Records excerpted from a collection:
——
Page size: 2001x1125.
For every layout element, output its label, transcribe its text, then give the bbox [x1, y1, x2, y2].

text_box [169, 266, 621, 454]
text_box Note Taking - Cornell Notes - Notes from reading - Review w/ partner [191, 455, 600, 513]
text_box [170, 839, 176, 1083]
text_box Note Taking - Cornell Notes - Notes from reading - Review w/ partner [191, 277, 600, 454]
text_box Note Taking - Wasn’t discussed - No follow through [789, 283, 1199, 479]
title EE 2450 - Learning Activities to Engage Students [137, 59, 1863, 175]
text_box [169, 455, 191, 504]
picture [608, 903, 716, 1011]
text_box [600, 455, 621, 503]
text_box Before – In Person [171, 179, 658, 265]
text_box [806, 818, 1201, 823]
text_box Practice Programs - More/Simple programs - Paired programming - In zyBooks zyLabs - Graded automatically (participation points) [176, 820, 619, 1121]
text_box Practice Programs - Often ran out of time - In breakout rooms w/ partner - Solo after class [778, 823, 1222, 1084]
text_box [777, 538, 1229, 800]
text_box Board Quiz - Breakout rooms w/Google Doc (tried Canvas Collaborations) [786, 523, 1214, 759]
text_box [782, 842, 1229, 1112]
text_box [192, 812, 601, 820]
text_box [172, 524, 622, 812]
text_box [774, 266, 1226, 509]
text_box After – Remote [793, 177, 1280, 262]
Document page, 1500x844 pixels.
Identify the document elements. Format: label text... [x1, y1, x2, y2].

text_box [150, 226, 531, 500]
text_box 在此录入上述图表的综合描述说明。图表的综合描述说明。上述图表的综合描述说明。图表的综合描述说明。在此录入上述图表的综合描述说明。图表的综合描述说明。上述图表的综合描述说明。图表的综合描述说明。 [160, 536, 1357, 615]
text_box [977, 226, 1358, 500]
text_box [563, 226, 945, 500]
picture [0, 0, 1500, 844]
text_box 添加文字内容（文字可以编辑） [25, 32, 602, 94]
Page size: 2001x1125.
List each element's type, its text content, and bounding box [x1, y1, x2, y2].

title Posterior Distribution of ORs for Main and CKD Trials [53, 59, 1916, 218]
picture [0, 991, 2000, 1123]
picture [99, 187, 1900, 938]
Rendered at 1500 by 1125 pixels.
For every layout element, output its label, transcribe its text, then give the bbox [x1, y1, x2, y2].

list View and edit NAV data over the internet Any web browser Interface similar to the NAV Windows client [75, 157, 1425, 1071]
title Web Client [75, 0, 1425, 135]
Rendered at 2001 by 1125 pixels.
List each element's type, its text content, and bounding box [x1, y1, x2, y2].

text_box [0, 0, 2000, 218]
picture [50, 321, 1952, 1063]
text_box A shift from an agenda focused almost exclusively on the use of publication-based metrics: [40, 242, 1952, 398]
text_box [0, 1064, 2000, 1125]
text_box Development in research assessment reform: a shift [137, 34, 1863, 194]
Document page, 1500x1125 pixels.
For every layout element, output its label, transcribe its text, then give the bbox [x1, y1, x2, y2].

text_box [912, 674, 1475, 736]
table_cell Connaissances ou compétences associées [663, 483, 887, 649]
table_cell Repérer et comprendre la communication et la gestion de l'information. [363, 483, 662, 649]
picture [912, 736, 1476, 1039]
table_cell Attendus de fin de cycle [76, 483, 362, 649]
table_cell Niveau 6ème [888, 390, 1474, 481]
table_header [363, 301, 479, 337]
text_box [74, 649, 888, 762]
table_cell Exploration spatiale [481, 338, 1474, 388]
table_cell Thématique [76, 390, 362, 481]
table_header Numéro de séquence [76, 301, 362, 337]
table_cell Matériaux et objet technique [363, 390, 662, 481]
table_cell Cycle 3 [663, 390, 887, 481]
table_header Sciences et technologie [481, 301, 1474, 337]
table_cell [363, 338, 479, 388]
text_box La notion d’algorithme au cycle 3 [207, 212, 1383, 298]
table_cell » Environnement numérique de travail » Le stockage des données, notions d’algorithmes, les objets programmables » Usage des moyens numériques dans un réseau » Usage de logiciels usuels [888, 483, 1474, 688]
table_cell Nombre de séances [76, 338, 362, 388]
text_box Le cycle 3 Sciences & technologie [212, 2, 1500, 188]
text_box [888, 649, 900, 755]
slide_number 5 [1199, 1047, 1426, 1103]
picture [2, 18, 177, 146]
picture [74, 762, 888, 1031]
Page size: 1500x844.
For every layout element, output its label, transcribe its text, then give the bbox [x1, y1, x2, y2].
——
All lines above in which the word "pixels" occurs should be identified and copied.

Document page, 1500x844 pixels.
Rendered at 1500 by 1125 pixels.
Rendered at 2001 by 1125 pixels.
Document page, 1500x1125 pixels.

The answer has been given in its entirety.